Wednesday, January 30, 2013

We have winter-hardy strawberries in the High Plains thanks to the USDA Horticulture Research Station

Ogallala strawberries. Winter
won't last forever.
On Tuesday, Feb. 5, 8:30-8:30 p.m., in the Laramie County Public Library's Cottonwood Room, learn how the USDA High Plains Horticulture Research Station helped to settle the region and how the City of Cheyenne has acquired, and hopes to develop, 62 acres as a public arboretum. Presented by Shane Smith, Cheyenne Botanic Gardens Director. Lecture followed by cooking demonstration and food provided by Triumph High School Catering: warm salsa, pico de gallo and tortilla chips. Free and open to the public. This is part of the "Key Ingredients" series held in conjunction with the Smithsonian's traveling exhibit at the library and Botanic Gardens.

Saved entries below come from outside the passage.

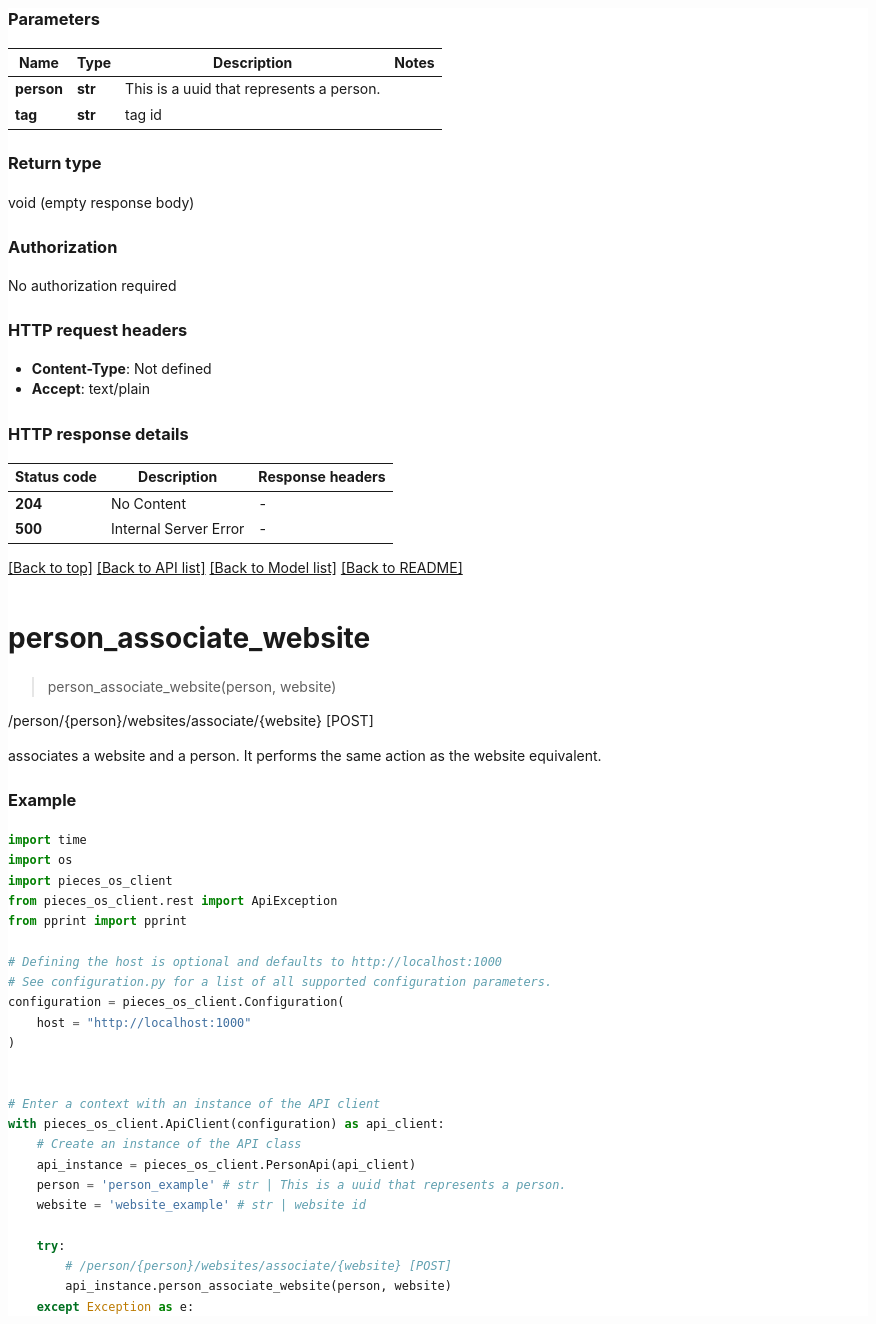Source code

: 

### Parameters

Name | Type | Description  | Notes
------------- | ------------- | ------------- | -------------
 **person** | **str**| This is a uuid that represents a person. | 
 **tag** | **str**| tag id | 

### Return type

void (empty response body)

### Authorization

No authorization required

### HTTP request headers

 - **Content-Type**: Not defined
 - **Accept**: text/plain

### HTTP response details
| Status code | Description | Response headers |
|-------------|-------------|------------------|
**204** | No Content |  -  |
**500** | Internal Server Error |  -  |

[[Back to top]](#) [[Back to API list]](../README.md#documentation-for-api-endpoints) [[Back to Model list]](../README.md#documentation-for-models) [[Back to README]](../README.md)

# **person_associate_website**
> person_associate_website(person, website)

/person/{person}/websites/associate/{website} [POST]

associates a website and a person. It performs the same action as the website equivalent.

### Example

```python
import time
import os
import pieces_os_client
from pieces_os_client.rest import ApiException
from pprint import pprint

# Defining the host is optional and defaults to http://localhost:1000
# See configuration.py for a list of all supported configuration parameters.
configuration = pieces_os_client.Configuration(
    host = "http://localhost:1000"
)


# Enter a context with an instance of the API client
with pieces_os_client.ApiClient(configuration) as api_client:
    # Create an instance of the API class
    api_instance = pieces_os_client.PersonApi(api_client)
    person = 'person_example' # str | This is a uuid that represents a person.
    website = 'website_example' # str | website id

    try:
        # /person/{person}/websites/associate/{website} [POST]
        api_instance.person_associate_website(person, website)
    except Exception as e:
```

Farming is a challenge at 6,200 feet. The growing season is ridiculously short, the weather is capricious, winds are brutal and water is scarce. And that’s in the age of air-conditioned tractors and, irrigation and genetically-engineered crops. Imagine what it was like 100 years ago in the Great American Desert. Let’s say you were rolling into Laramie County, Wyoming, by train, having left the lush forested clime of Ohio or Tennessee a week earlier. You might have been tempted to say, “WTF,” or immediately get back on the return train. The United States Department of Agriculture established its High Plains Horticulture Research Station outside Cheyenne in 1928. At the station…
Over 1,300 varieties of tree fruits, (apples, pears, plums, cherries, etc.) and 300 varieties of small fruits (raspberries, strawberries, currants, and gooseberries) were tested for hardiness to drought and cold. To find a winter-hardy strawberry for the High Plains 42,000 native strawberries were collected from Montana to New Mexico. This work led to the release of several superior varieties, including Radiance, Ogallala and Fort Laramie. 
My modest strawberry patch has a selection of Ogallala and Fort Laramie varieties. I cover them with mulch every fall and they’re blooming when I uncover them in May. The station eventually moved on to study grasslands and grazing but it had a big impact on the area during its 80-something years. Its director during the 1970s was family friend Dick Hart, a cowboy poet and unofficial poet laureate of Cheyenne. He also recreates Teddy Roosevelt on occasion. His wife Helen is an artist and once led the Cheyenne Artists Guild. They’re retired now but remain active in the community. They've made a huge difference to their adopted land.

Interesting to note that the feds brought this oasis of fruits and vegetables to the Great American Desert.  Your taxpayer dollars at work.